2 comments March 8, 2010

Fondant Roses

Here is a simple and easy way to make fondant roses without using cutters or any sort of shaping tools, just your finger tips.  I led this exercise with a big group of girls scouts and it was very popular!! Enjoy!

I wanted to do a quick recap of a great event I was honored to be apart of.  the Girls Scouts of Westchester Hosted their First Annual Mother Daughter Event this past February 6th.

Over 130 Moms and Daughters joined in to decorate Valentine’s Day Cupcakes, Made their very own truffles and event sculpted roses out of Fondant.  I had a great time leading various introductory exercises in Cake and Candy Decoration!!

RECIPE RECAP: Most of these reciepes are listed on this blog already, so below you will find a links to the original directions (in light pink script) as well a quick recap of what we did at the GS Event.  Enjoy!!

Oreo Cookie Truffles

1  package of Oreos

1 brick (8oz) cream cheese softened

16 oz (1  standard package) semi sweet chocolate

1-2 tbsp shotening

Grind oreos in a food processor until they are a fine crumb.  Add soft cream cheese.  Roll into 1″ diameter balls and place on wax or parchment paper.  For best results refridgerate for one hour.

In a double boiler or microwave melt semisweet chocolate and shortening.  Chocolate burns easily!!!!!  In microwave you should heat for 30 seconds then mix.  Repeat until chocolate is smooth.

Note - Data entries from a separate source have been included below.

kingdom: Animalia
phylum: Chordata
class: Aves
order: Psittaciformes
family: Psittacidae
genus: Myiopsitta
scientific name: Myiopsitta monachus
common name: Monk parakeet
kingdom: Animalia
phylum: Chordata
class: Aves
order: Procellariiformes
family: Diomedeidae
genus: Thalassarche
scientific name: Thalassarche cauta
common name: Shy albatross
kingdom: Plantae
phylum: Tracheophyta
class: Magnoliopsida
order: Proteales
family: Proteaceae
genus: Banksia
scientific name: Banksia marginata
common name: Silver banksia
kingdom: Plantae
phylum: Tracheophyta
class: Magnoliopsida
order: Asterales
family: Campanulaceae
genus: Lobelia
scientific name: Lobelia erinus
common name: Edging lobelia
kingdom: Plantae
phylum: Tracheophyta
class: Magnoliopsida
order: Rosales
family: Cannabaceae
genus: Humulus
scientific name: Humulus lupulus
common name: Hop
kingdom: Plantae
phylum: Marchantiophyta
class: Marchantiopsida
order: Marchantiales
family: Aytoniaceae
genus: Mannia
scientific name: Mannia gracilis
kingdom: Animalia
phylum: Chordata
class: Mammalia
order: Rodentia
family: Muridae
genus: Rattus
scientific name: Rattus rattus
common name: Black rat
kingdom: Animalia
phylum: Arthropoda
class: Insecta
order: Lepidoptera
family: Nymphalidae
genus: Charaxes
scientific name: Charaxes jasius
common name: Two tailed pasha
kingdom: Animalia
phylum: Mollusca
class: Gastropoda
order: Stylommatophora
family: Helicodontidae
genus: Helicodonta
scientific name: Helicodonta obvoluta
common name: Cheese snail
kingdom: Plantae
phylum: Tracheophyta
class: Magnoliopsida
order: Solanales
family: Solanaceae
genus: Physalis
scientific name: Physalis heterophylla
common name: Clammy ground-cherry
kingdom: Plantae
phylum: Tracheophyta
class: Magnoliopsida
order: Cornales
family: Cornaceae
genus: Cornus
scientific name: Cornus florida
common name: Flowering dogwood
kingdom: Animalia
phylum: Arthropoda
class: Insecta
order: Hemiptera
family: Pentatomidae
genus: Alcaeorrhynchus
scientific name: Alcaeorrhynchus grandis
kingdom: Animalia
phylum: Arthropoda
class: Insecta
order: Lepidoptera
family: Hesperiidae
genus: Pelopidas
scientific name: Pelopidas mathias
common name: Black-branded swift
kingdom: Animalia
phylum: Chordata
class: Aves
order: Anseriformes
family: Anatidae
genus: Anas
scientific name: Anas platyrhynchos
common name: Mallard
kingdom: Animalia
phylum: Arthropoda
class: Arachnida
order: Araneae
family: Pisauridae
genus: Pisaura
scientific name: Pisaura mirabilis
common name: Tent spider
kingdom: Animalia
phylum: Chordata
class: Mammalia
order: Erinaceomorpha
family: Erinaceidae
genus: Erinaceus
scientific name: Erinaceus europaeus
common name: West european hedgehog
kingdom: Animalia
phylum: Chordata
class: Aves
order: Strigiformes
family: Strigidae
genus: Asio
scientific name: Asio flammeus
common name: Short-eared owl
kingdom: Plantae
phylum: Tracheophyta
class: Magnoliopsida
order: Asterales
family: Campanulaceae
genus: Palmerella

Dip chilled truffles in chocolate one at a time.  For best results use a plastic fork for the dipping.  Break off the 2 inside tines of the fork and balance the truffle on the two outer times to remove the truffles from the choolate.

Place on Wax or parchment lined trays and refridgerate.  For an added touch finish with a colored chocolate.  I suggest using Wilton Candy Melts.

They are available in a variety of colors and are easily melted in the microwave.  Pour into a plastic Pastry bag withWilton Tip One on the end to make a drizzled design on your finished truffles. Place in miniature cupcake cups or candy cups.

Marshmellow Fondant

1 bag mini marshmellows (get the name brand not the generic there is a distinct difference in the way the fondant sets up with the more expensive marshmellows)

4 Tbsp of water

2 lbs. of Confectioner’s Sugar

1/2 cup Shortening

Melt marshmellows and water in a double boiler.  You can also use the microwave to melt and mix in short spurts of time.  Do not overcook!!  Marshmellows should look bright white and foamy when done right.

If you have a couter top mixer grease the accompanying bowl with shortening.  Add the melted marshmellows and Confectioner’s Sugar and use the dough hook to need into a dough.

If you are kneading my hand stir in a few cups of confectioner’s sugar, then grease your hand with a generouse layer of shortening and begin kneading.  Fondant will form a into a strong ball of dough with a little elbow grease.  Fondant can be dyed with regular food coloring.  I recomend gel base food coloring (Betty Crocker makes a gel base colors found in most grocery stores, or you can use Wilton Color.) Add a few drops of the color of your choice and knead.  Wearing glove to keep your fingers color free is recommended.

***To store Fondant cover with a thin cover of shortening and seal (AIR TIGHT!!!!) in a plastic bag or with plastic wrap and place in the fridge.  Fondant dries and hardens when exposed to air so it it important that you keep what you are not using covered at all times.